In fact, Harold’s association with Bosham is such that some believe he might have been buried in the church. The child’s skeleton thought to be that of Cnut’s daughter was originally discovered under the nave in 1865, but re-examined in 1954. At that time, another stone coffin was found nearby, which contained the remains of a man, about 5’6” tall, aged about 60, minus a head, leg, and part of the other leg. It has been speculated that these are the remains of Harold, last king of the Saxon English. We do not actually know what happened to Harold’s mutilated body after the Battle of Hastings – William didn’t want the English to create a shrine to their dead king and it is generally thought that Harold was discreetly buried at Waltham Abbey. But no one knows for sure. Indeed, it cannot be certain that the child’s skeleton is that of Cnut’s daughter either. All we do know is that under the nave is a privileged place to be buried and the right place to find a king’s daughter – as well as, perhaps, a king.
We should end with a famous tale about the mighty Cnut. He was son of Sweyn Forkbeard and Sigrid the Haughty, which does make you wonder what his childhood was like; perhaps he didn’t get too many hugs. By all accounts he was a no-nonsense sort of chap, as illustrated by the ‘legend of the waves’, which reputedly occurred in Bosham. The story is that Cnut was unimpressed by fawning courtiers who assured him that everything and everyone in the world obeyed his word. So, displaying something of a wicked sense of humour, he invited his fans to sit with him on the shoreline whilst he repeatedly, and unsuccessfully, told the tide to turn back; and everyone got very wet. The moral is that the power of kings is nothing compared with the power of God. Or, you might conclude that Cnut, a pretty ruthless Viking, simply didn’t have much time for fawning but did enjoy a good laugh.
Holy Trinity Church. Of the Saxon and early Norman tower's four stories, the upper is Norman
The Grade II listed 18th-century Brook House with Holy Trinity church behind
The Holy Trinity Church is an historic building of some note – it has been in existence at least since Anglo-Saxon times, and is mentioned in the Domesday Book.
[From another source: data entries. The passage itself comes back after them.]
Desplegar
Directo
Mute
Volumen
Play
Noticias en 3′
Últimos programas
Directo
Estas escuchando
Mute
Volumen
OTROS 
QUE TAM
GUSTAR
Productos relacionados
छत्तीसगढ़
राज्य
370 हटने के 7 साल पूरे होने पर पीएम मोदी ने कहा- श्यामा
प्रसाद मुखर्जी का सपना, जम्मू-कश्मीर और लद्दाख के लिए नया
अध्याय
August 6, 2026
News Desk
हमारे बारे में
It has been dedicated to the Holy Trinity since the early part of the 14th century; its previous dedication is not known. Much of the building retains its original Saxon architecture, dating from about the late 800's. The tower houses an original Saxon window. There is also a 13th-century crypt, which is speculated to have been a charnel house used to harbour the bones of those from the collegiate church nearby.
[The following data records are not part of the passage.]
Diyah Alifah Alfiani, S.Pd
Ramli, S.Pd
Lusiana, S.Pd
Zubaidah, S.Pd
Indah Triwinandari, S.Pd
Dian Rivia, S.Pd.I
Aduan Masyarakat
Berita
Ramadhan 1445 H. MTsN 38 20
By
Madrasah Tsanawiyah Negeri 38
Holy Trinity occasionally hosts concerts and recitals.
Chichester Harbour, a Site of Special Scientific Interest is partly within the parish. This is a wetland of international importance, a Special Protection Area for wild birds and a Special Area of Conservation. The harbour is of particular importance for wintering wildfowl and waders of which five species reach numbers which are internationally important.